Brian Ingram, who is now 34 years old, came across a buried bundle of twenty-dollar bills in 1980 while camping with his family on the banks of the Columbia River in Washington state.
“We were going to make a campfire,” Ingram said during a telephone interview. “My dad was getting ready to put the wood down, and I was smoothing the sand. That’s when I found what felt like old newspaper.”
Nine years earlier, a man who came to be known only as “D.B. Cooper” hijacked a Northwest Orient flight from Portland to Seattle and threatened to blow it up unless he received $200,000 cash and four parachutes. When the plane landed in Seattle, he released all of the passengers but ordered the pilots to take him back into the air with his money and parachutes. Then, in the midst of harsh winds and freezing rain, the man jumped off the plane with his booty and was never seen again. The crime remains one of the great unsolved mysteries of modern times.
So when the eight-year-old Ingram dug up the stash of twenties, he unwittingly came to possess the only material evidence in a case that had stymied the F.B.I.
His parents contacted the local police and read off the serial numbers from the bills, which matched those given to D.B. Cooper. The F.B.I. then took custody of the money until 1986, when a court divided it among Ingram, the F.B.I., and Northwest Airlines and its insurance company. Of the $5,800 he found, Ingram was allowed to keep almost $3,000.
By that time, the bills had substantially deteriorated and were valuable mainly as souvenirs from a famous episode in history. Ingram moved to Mena 12 years ago because he has family in the area, and he kept the money in a safe-deposit box at a local bank.

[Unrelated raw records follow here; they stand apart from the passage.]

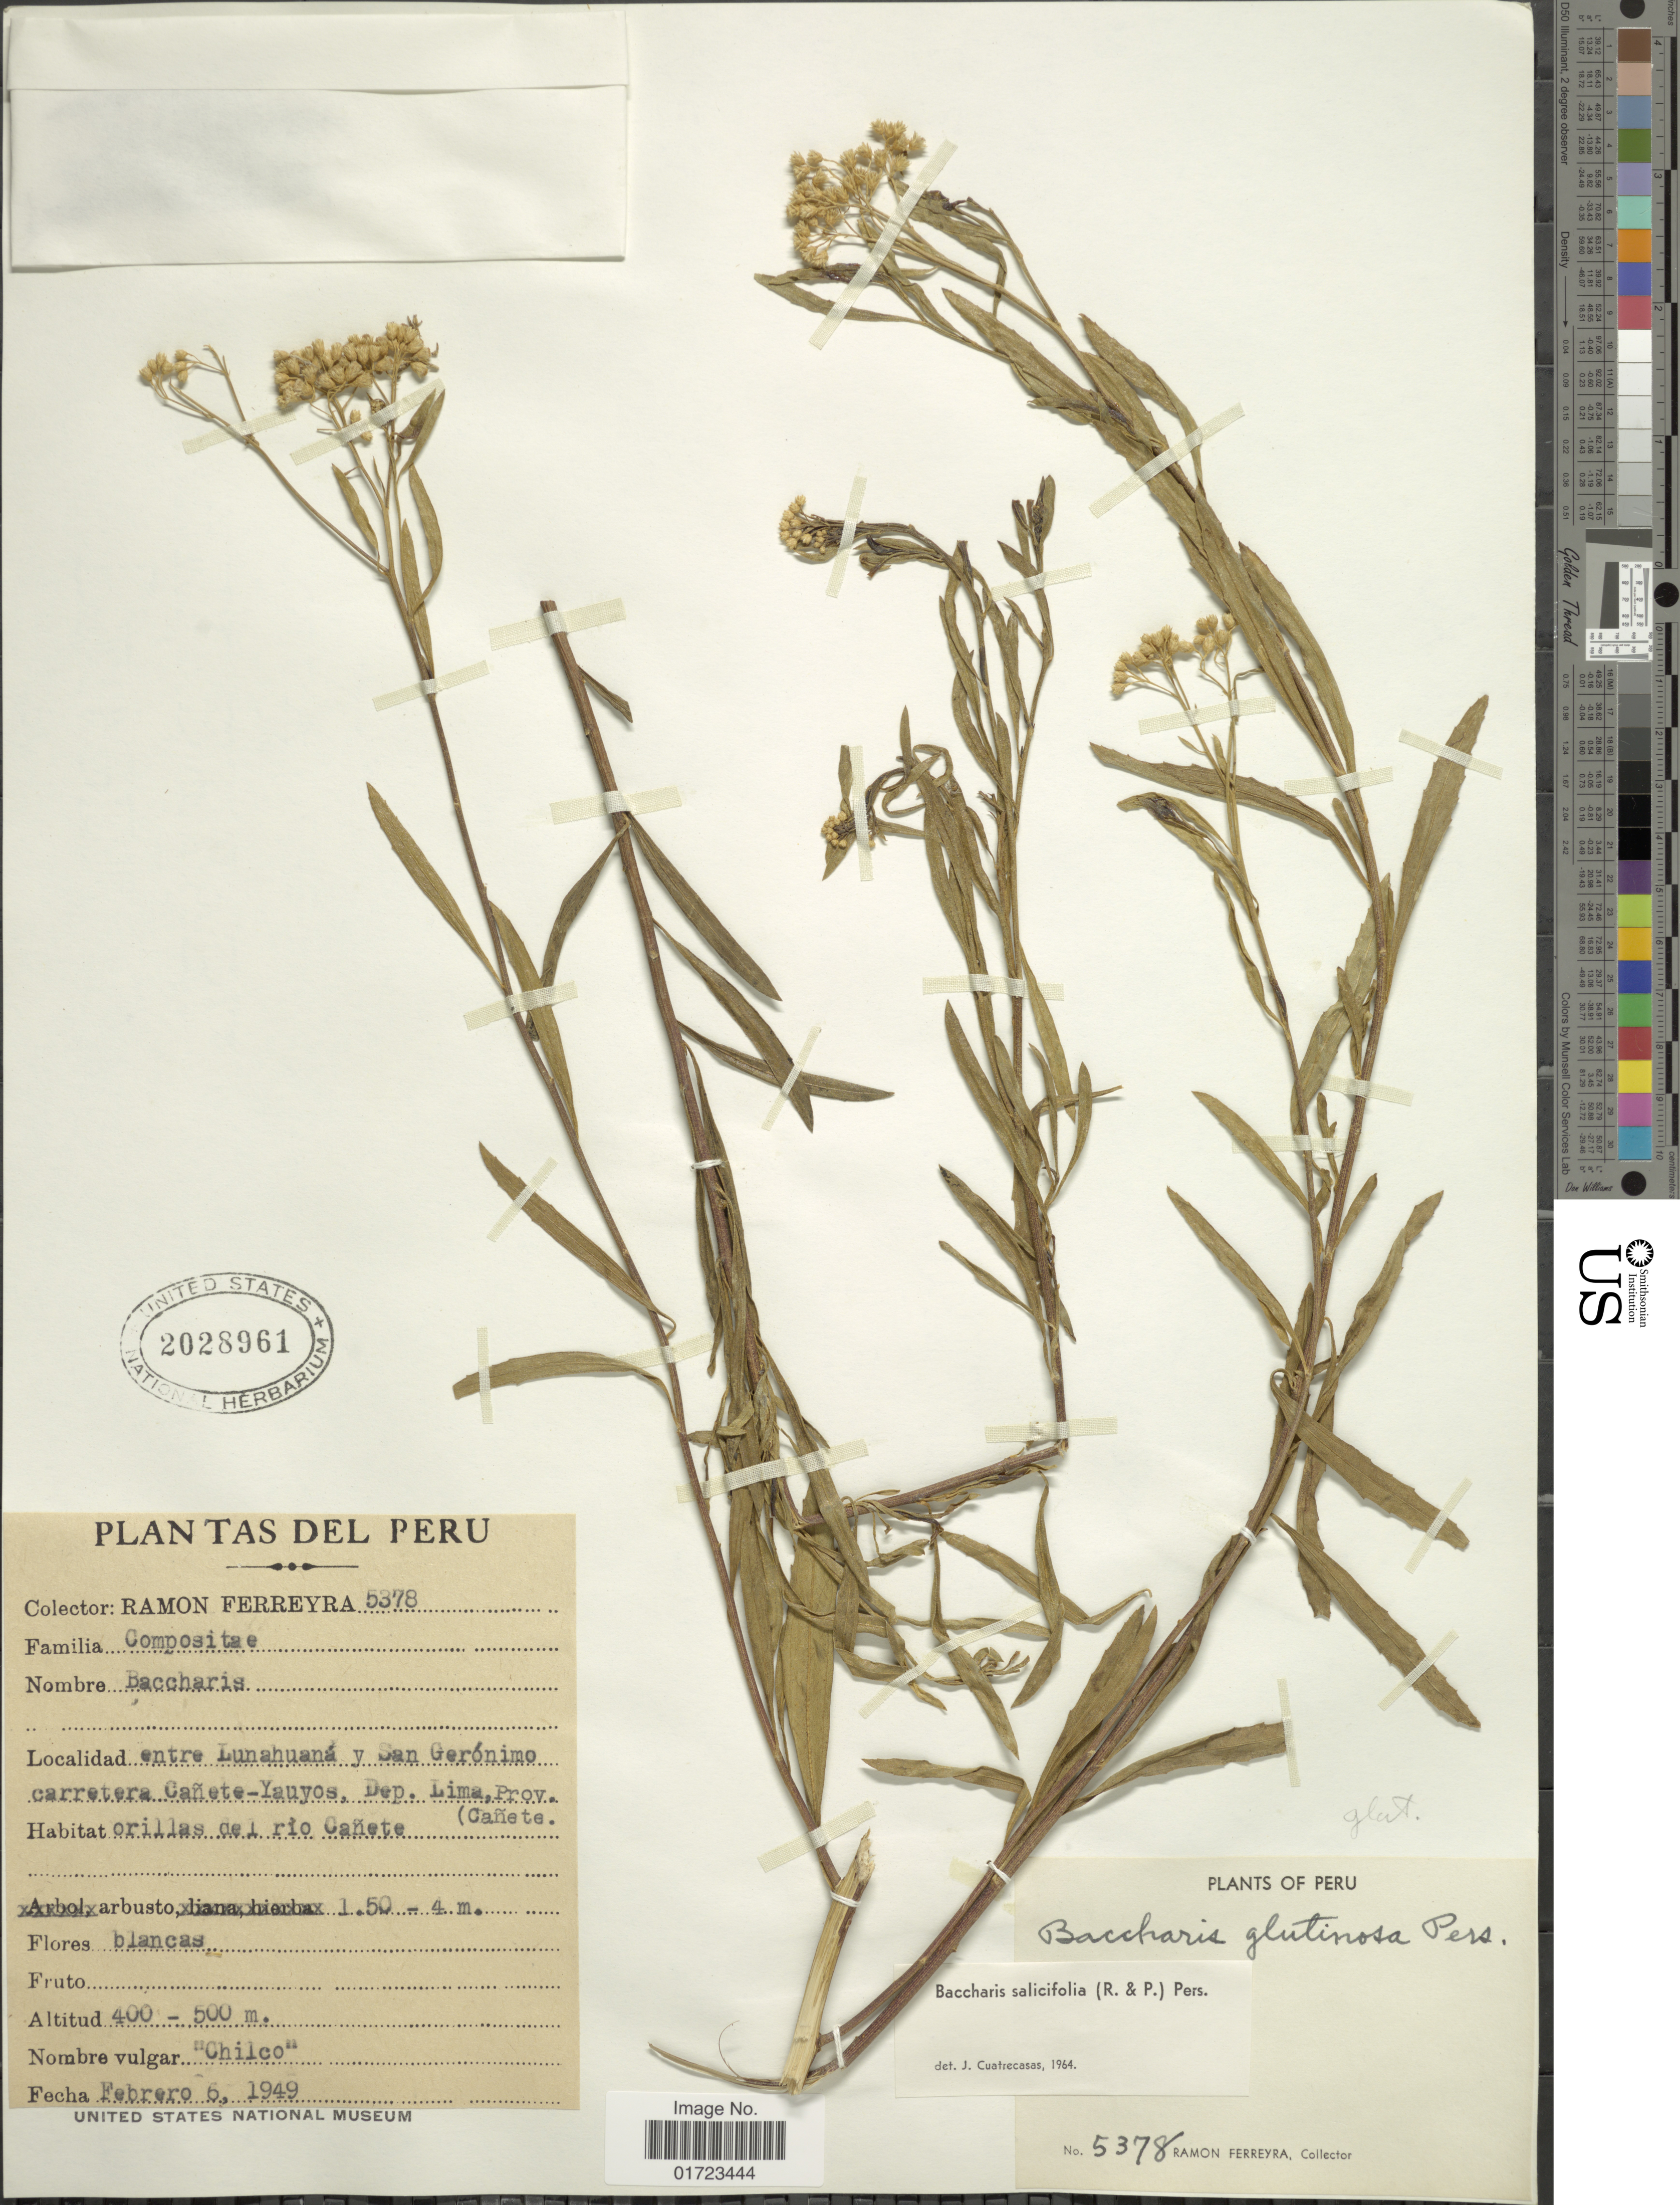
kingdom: Plantae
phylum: Tracheophyta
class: Magnoliopsida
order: Asterales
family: Asteraceae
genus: Baccharis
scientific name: Baccharis salicifolia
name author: (Ruiz & Pav.) Pers.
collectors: R. A. Ferreyra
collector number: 5378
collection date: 1949-02-06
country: Peru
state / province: Lima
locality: Entre Lunahuana y San Geronimo carretera Caneta-Yauyos, Dep. Lima, Prov. (Canete).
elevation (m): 400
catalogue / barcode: US 2028961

Now he is looking to sell it to collectors, and he is retaining as counsel Danny Thrailkill, a Mena attorney who is best known for securing the largest verdict in an Arkansas nursing home case.
“I just think it is time to do something with them,” Ingram said, pointing out that he is settling down and starting a family. “Our family had time to hold on to them for a while and look back on it. It’s just time to let the public know about them.”
Ingram is selling the entirety of the bills with readable serial numbers, which includes only 15 “whole bills,” which are deteriorated around the edges, and 10 “half-bills,” which are further gone. He will keep the rest of the money, which amounts to scraps of paper resembling confetti.
Thrailkill would not provide an estimate of what the sale would net, saying only that he is “in the process of obtaining authentication and valuation documents,” and “looking at several auction houses and private investors.”
The prospects for big money should be good, judging from the continued interest in the case. D.B. Cooper’s exploits have been the subject of a movie and countless television programs and news articles through the present day. Ingram says that, over the years, he has been contacted by People magazine, the Discovery Channel and other media.
“It’s a defining part of my life,” he said.
Interestingly, there is another Arkansas connection to the D.B. Cooper episode. The county sheriff who led the manhunt in Washington state retired to Montgomery County years ago and his widow still lives in Norman.